Start of Given data
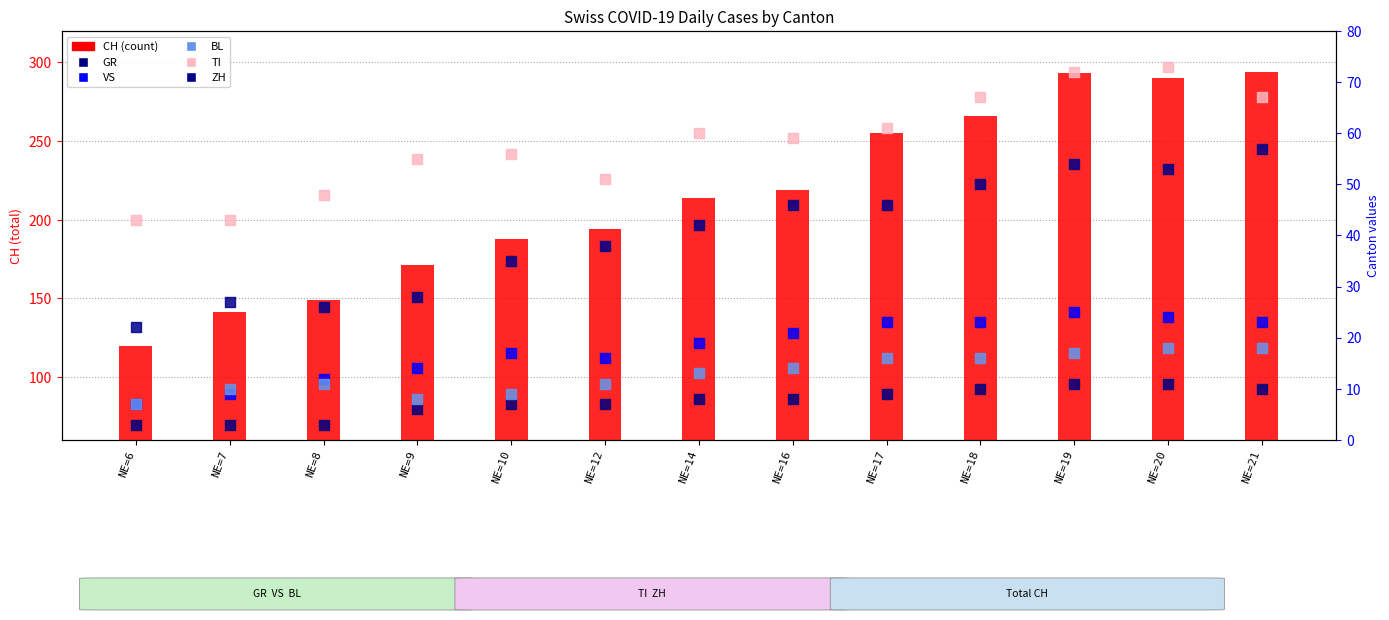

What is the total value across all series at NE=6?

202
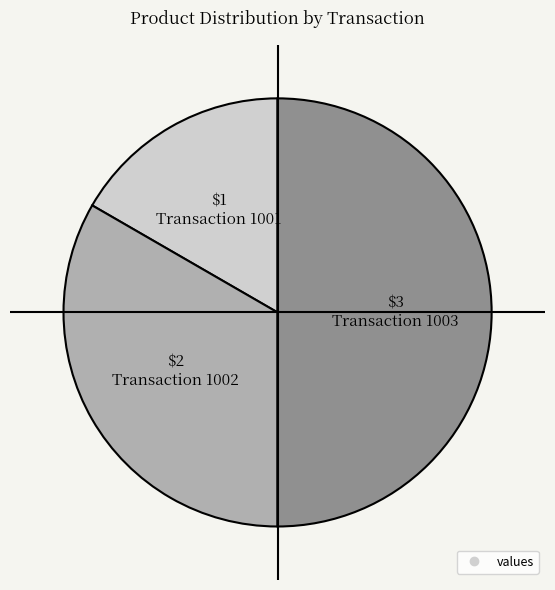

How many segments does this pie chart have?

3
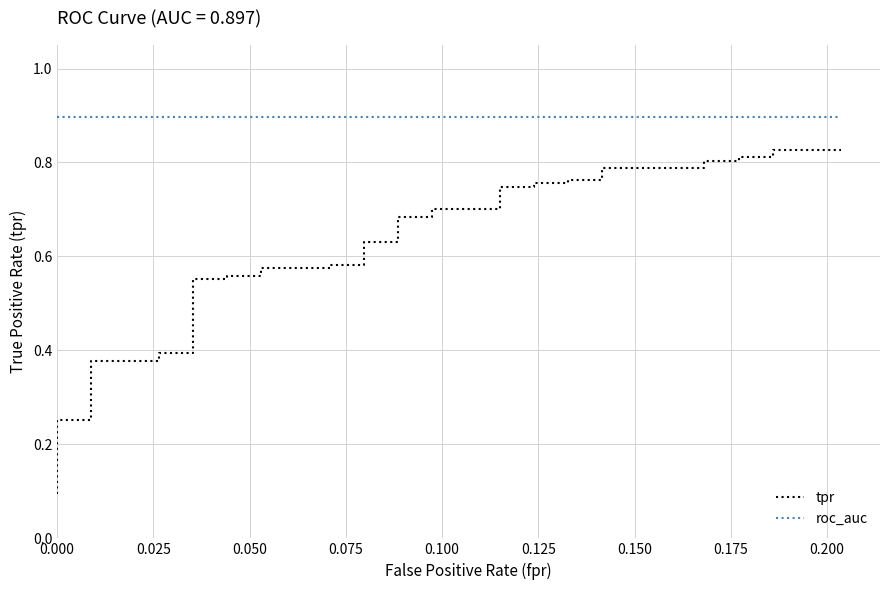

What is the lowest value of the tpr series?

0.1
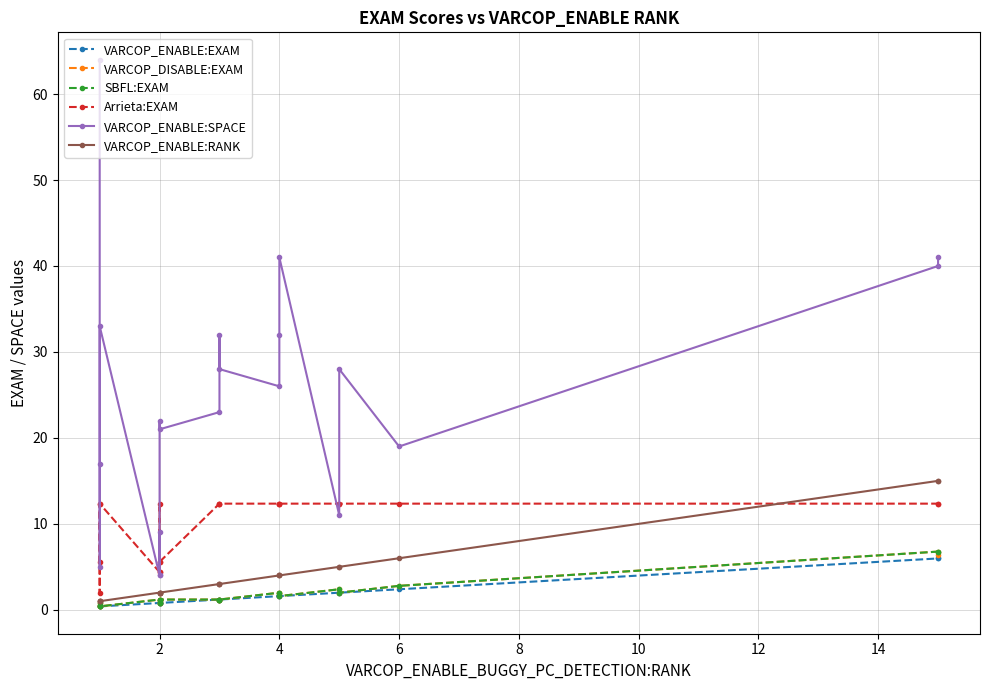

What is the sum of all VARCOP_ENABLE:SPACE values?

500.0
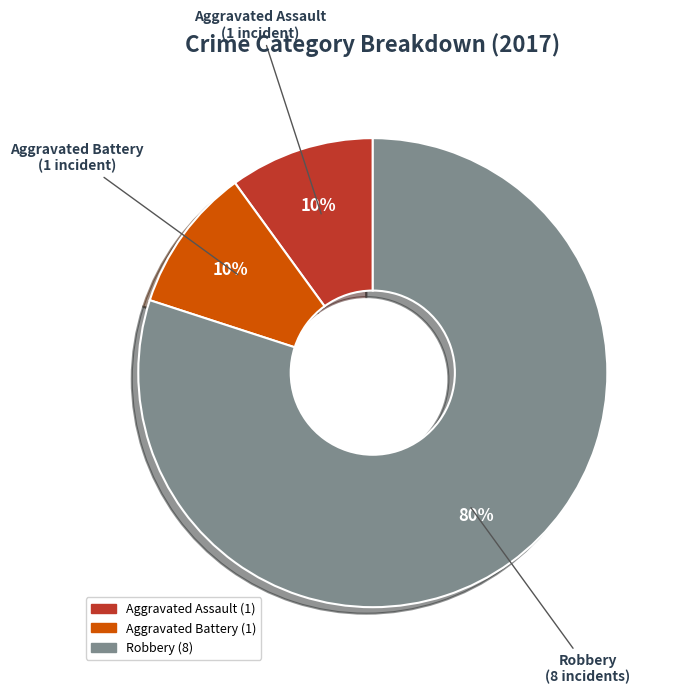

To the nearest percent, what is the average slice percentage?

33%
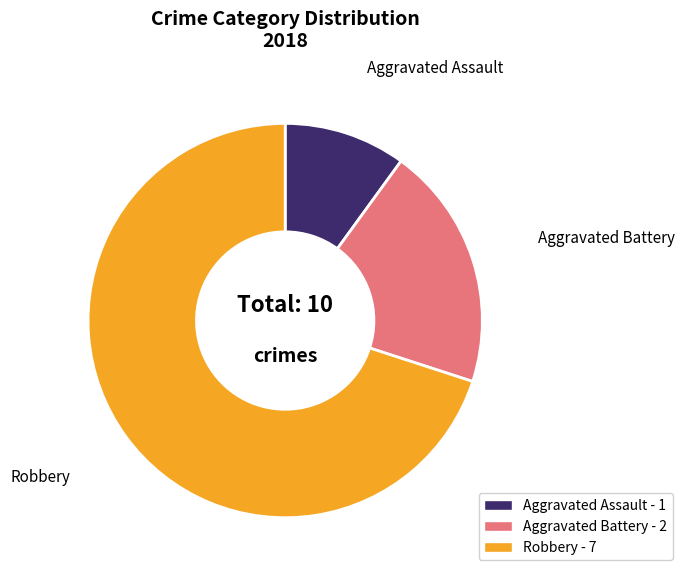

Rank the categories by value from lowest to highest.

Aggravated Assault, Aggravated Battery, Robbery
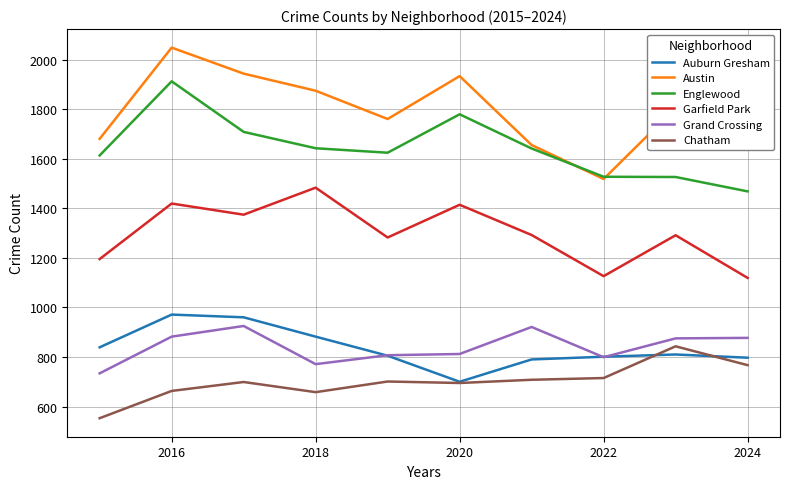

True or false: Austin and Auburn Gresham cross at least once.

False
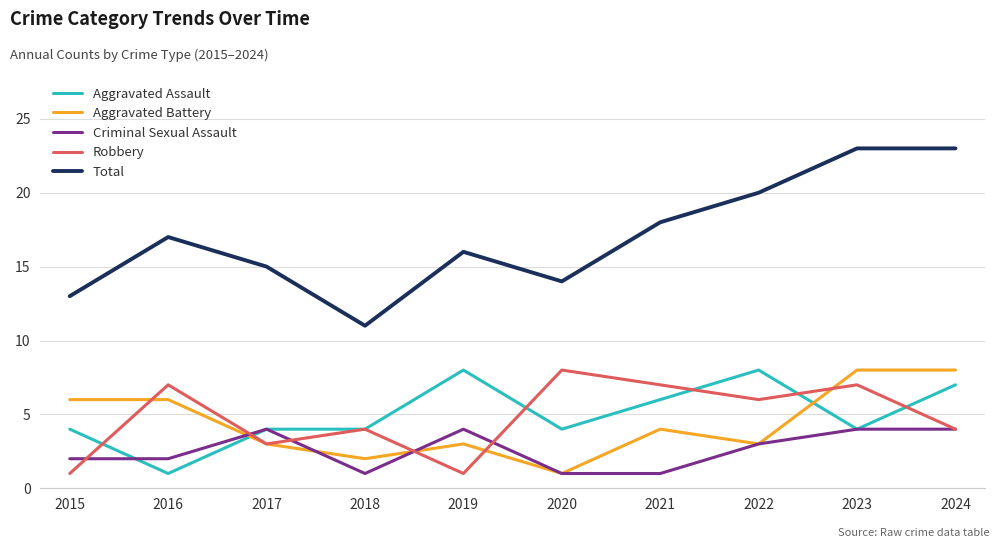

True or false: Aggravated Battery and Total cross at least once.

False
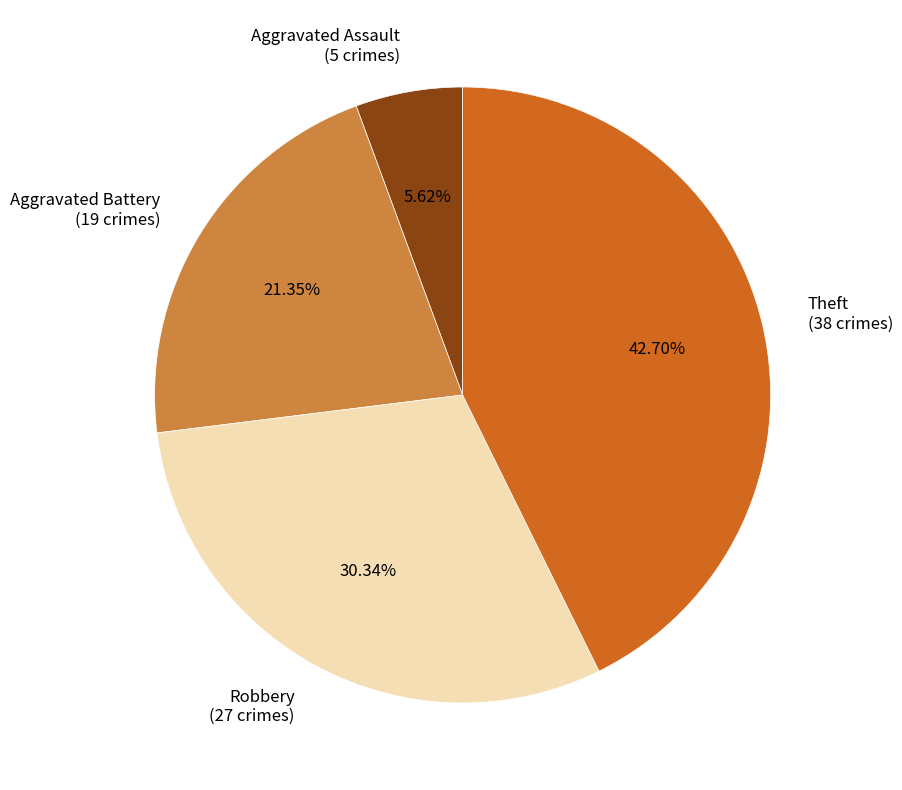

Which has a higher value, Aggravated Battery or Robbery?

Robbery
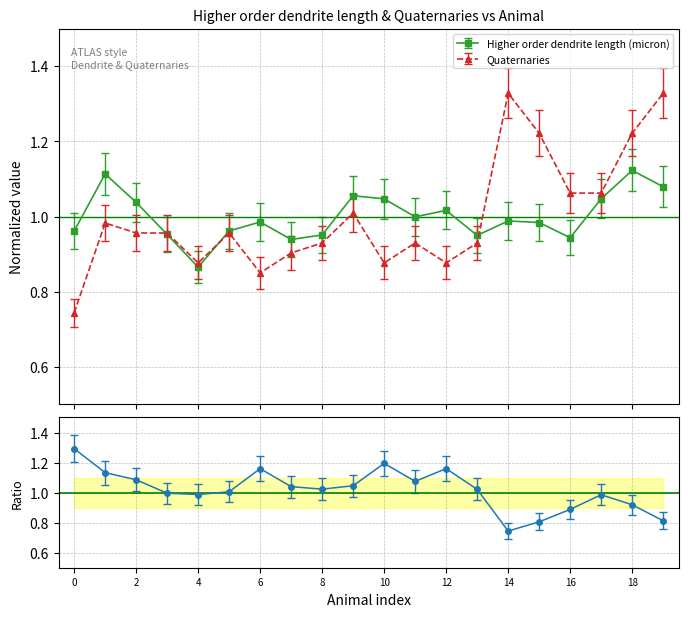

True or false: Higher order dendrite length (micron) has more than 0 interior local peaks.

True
End of Given data
About this task:
Copy all of the material above word for word, leaving out the pictures.

Exercise answer:
What is the total value across all series at NE=6?

202

How many segments does this pie chart have?

3

What is the lowest value of the tpr series?

0.1

What is the sum of all VARCOP_ENABLE:SPACE values?

500.0

To the nearest percent, what is the average slice percentage?

33%

Rank the categories by value from lowest to highest.

Aggravated Assault, Aggravated Battery, Robbery

True or false: Austin and Auburn Gresham cross at least once.

False

True or false: Aggravated Battery and Total cross at least once.

False

Which has a higher value, Aggravated Battery or Robbery?

Robbery

True or false: Higher order dendrite length (micron) has more than 0 interior local peaks.

True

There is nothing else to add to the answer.